**Work task**
Look below for the line containing "4. Civil Servants’ Opinions Regarding the"; from there through the line containing "with their superior);", both lines included, please set down each line exactly and nothing else.

**Data excerpts**
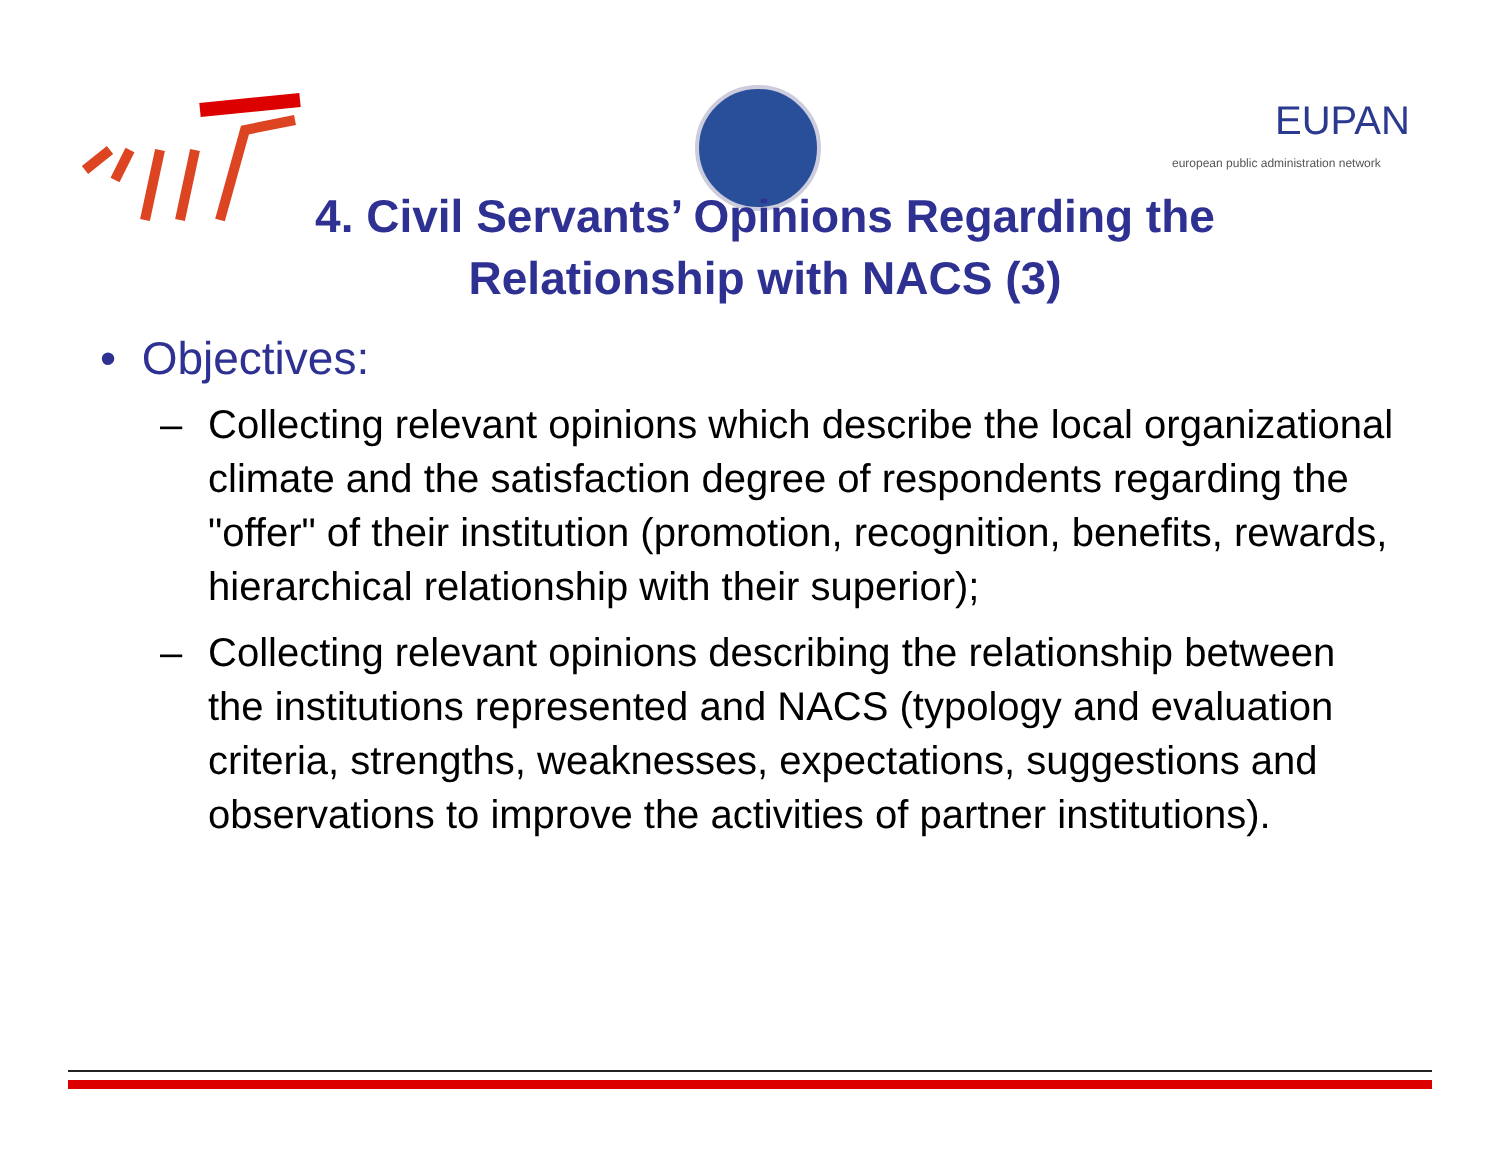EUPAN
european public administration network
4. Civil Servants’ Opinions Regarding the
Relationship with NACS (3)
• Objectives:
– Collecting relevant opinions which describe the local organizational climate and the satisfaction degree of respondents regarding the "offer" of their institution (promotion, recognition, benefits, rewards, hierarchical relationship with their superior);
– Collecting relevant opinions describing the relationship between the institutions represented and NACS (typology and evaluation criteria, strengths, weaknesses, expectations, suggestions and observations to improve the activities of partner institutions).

**Solution for this task**
4. Civil Servants’ Opinions Regarding the
Relationship with NACS (3)
• Objectives:
– Collecting relevant opinions which describe the local organizational climate and the satisfaction degree of respondents regarding the "offer" of their institution (promotion, recognition, benefits, rewards, hierarchical relationship with their superior);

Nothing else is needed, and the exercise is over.